I cry out as droplets of agony rain down on my back, burning through cloth and skin. I skid around a column, press against cool plaster and stick my head out just enough to assess my situation. Too many Drau for me to handle on my own, coming in fast. I pull back. One hallway looks pretty much like the next. I choose one and run.

Veering to the right, I tear along another hallway that opens to a massive space with conveyor belts and more of the robot arms and massive wheeled tool carts like the one I hid under before. Yellow-and-black-striped caution markers stand sentinel at the base of more yellow metal stairs. They lead to another overhead catwalk.

Not going up there. Nowhere to hide.

Instead, I keep running, turn left and thunder up a set of concrete stairs. Gray stairs. Gray walls. My breath comes hard and rough as I hit the top.

Crap. More open space.

I chance a glance over my shoulder. No Drau there, not yet.

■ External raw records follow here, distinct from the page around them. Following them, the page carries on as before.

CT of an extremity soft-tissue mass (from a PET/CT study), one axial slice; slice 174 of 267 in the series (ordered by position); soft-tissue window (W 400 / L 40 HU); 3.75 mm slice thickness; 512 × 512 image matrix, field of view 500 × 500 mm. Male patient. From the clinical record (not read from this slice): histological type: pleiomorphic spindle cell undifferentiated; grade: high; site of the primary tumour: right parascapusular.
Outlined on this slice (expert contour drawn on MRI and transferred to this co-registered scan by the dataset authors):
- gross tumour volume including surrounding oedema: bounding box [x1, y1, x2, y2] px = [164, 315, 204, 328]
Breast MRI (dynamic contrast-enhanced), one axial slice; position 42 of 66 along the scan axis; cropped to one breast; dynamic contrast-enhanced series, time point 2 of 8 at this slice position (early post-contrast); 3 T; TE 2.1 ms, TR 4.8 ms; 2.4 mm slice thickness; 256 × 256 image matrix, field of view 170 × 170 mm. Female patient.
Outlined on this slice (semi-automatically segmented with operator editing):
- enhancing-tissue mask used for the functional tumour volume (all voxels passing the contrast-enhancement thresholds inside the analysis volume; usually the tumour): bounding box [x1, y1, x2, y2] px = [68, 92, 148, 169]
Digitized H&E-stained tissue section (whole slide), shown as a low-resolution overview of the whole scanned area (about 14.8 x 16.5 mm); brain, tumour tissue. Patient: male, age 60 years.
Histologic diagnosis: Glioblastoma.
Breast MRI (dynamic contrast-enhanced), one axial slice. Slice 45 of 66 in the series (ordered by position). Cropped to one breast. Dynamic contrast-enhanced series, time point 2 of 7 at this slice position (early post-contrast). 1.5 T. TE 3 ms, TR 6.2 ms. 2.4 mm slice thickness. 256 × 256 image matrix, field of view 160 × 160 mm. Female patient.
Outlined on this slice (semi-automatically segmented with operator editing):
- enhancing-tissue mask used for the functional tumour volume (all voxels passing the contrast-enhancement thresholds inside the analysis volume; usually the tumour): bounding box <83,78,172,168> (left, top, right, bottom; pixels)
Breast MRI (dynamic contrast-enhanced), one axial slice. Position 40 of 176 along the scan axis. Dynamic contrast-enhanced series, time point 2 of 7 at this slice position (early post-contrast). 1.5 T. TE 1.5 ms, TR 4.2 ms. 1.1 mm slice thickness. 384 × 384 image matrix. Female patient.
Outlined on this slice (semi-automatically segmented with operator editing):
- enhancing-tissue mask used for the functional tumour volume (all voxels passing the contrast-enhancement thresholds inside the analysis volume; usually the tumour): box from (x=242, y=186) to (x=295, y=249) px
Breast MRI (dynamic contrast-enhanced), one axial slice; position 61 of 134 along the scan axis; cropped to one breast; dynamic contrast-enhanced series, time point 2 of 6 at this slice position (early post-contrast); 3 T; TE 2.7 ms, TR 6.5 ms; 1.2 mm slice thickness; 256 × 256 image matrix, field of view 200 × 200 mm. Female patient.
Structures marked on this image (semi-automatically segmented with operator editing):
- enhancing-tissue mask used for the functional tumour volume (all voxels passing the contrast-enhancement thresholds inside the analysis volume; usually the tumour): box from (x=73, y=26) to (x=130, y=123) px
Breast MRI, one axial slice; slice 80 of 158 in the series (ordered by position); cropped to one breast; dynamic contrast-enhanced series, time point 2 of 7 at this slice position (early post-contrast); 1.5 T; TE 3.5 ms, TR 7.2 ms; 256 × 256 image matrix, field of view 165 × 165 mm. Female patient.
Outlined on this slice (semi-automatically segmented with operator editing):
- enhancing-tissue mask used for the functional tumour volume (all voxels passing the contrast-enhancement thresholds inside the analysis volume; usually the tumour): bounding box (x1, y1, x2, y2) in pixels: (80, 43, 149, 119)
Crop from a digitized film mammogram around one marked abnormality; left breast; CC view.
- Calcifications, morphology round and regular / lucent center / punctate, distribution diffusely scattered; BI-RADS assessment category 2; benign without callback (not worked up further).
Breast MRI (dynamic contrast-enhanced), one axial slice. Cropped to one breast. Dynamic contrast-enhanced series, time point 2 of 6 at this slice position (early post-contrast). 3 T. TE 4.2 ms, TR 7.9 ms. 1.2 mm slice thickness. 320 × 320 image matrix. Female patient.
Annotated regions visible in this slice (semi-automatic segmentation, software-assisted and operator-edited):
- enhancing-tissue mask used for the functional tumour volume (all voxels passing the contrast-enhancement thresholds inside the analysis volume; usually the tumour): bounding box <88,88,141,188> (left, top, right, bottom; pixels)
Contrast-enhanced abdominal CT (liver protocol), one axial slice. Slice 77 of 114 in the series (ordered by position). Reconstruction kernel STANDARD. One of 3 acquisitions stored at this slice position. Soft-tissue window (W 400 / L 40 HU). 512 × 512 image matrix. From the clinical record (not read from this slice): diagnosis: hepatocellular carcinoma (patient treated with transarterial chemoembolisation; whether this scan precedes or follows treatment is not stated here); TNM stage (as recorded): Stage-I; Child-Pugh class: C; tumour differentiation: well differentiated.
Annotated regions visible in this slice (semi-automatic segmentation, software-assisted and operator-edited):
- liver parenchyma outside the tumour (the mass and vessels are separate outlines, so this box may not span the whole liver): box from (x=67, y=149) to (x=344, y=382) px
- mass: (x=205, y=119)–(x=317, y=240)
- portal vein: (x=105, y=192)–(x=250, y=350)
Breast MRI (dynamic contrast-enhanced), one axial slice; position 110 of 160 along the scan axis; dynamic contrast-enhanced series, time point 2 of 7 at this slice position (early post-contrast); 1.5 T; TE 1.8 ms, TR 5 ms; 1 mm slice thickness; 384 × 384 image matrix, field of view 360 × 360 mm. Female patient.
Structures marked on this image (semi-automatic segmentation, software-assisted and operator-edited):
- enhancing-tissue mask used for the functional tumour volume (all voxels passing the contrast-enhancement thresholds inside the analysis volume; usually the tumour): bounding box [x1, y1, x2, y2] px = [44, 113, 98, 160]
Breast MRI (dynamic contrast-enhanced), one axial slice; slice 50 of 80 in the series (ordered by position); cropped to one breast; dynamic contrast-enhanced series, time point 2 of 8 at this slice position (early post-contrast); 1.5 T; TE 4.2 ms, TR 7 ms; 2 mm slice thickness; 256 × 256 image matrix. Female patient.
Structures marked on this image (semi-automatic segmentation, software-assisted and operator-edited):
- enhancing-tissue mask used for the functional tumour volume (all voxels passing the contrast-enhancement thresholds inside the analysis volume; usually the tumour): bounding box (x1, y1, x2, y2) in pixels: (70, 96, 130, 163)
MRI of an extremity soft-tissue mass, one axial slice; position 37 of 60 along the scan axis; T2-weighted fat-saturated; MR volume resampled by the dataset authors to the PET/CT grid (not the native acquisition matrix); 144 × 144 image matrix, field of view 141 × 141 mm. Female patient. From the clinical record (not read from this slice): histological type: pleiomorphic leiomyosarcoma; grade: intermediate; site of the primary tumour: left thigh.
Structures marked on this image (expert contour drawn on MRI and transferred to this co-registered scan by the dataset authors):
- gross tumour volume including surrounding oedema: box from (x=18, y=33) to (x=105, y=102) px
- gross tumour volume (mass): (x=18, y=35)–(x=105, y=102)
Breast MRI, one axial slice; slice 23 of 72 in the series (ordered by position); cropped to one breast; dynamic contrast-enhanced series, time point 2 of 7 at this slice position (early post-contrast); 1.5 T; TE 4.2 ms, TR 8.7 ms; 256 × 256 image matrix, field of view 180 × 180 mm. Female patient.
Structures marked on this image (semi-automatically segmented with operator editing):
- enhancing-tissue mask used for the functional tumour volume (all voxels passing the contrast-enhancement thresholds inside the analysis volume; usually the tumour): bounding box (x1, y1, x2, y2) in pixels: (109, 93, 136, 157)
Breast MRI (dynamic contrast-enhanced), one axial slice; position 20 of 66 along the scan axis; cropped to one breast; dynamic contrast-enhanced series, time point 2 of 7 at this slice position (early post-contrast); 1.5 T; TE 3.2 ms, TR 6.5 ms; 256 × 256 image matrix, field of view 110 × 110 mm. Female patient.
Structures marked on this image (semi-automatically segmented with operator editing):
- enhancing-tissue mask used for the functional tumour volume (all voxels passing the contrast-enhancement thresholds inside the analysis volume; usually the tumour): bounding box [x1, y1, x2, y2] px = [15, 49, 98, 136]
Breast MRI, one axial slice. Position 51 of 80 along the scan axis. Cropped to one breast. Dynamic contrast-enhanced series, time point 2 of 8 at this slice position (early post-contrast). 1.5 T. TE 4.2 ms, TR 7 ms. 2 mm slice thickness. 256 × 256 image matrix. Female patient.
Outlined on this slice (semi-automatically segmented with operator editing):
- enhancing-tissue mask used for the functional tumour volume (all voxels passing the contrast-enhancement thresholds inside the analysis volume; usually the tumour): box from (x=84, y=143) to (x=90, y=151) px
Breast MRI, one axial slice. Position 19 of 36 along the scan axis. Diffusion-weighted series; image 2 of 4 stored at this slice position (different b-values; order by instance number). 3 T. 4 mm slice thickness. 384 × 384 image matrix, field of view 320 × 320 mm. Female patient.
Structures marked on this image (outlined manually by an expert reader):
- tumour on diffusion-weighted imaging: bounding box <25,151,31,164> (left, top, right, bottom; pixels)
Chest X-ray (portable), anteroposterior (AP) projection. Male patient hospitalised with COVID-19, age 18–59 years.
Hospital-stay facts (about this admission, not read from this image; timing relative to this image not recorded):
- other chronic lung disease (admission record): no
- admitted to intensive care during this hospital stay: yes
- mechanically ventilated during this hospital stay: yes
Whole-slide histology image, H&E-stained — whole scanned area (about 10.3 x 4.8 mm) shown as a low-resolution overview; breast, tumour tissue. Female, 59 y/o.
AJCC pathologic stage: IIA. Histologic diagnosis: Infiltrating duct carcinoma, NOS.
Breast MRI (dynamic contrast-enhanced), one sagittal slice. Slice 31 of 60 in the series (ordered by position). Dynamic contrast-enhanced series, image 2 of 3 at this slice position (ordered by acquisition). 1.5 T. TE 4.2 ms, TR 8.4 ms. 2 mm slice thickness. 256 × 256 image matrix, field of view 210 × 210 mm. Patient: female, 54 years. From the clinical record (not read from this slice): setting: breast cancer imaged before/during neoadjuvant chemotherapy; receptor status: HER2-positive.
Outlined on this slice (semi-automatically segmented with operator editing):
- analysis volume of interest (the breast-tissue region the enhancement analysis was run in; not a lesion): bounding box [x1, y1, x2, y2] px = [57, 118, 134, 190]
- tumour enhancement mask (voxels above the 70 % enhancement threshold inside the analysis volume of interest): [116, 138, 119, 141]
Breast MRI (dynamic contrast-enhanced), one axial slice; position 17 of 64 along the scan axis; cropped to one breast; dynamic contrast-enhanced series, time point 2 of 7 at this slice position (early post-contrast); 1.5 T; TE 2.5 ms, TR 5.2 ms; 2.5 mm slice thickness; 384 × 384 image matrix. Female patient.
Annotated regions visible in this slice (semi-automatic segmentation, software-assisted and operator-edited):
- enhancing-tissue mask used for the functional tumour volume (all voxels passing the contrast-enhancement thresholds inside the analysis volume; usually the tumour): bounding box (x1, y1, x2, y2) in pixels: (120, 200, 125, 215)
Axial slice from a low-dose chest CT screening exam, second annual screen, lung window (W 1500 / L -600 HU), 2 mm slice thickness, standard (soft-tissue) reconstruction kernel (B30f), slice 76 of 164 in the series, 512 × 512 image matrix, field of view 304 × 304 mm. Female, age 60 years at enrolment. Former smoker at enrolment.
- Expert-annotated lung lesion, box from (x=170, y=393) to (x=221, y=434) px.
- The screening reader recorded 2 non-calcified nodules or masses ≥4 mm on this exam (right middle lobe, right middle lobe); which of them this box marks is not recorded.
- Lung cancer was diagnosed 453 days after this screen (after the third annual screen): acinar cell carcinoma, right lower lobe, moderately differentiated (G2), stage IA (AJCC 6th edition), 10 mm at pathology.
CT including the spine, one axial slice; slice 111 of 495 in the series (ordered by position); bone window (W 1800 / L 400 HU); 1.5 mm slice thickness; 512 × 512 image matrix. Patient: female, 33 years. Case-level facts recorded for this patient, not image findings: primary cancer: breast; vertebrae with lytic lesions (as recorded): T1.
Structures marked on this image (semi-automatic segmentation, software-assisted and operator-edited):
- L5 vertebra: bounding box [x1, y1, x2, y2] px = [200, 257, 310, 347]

Panting, I look right, then left. Neither option is great. The one will have me running between rows of wooden crates. The other will take me to control central—a room with banks of TV monitors showing the silent robot arms throughout the factory. Problem is, that room's behind a wall of glass, which doesn't exactly offer ideal cover.

I choose, heading for the glass, but not the room behind it. Instead I take the corridor that leads past, hoping it isn't a dead end.

More stairs; these head back down. I freeze, hugging the wall, and look back. A flash of light zips across the far end of the factory floor. There's at least one Drau behind me, maybe more, weaving between the stacks of crates, searching for me.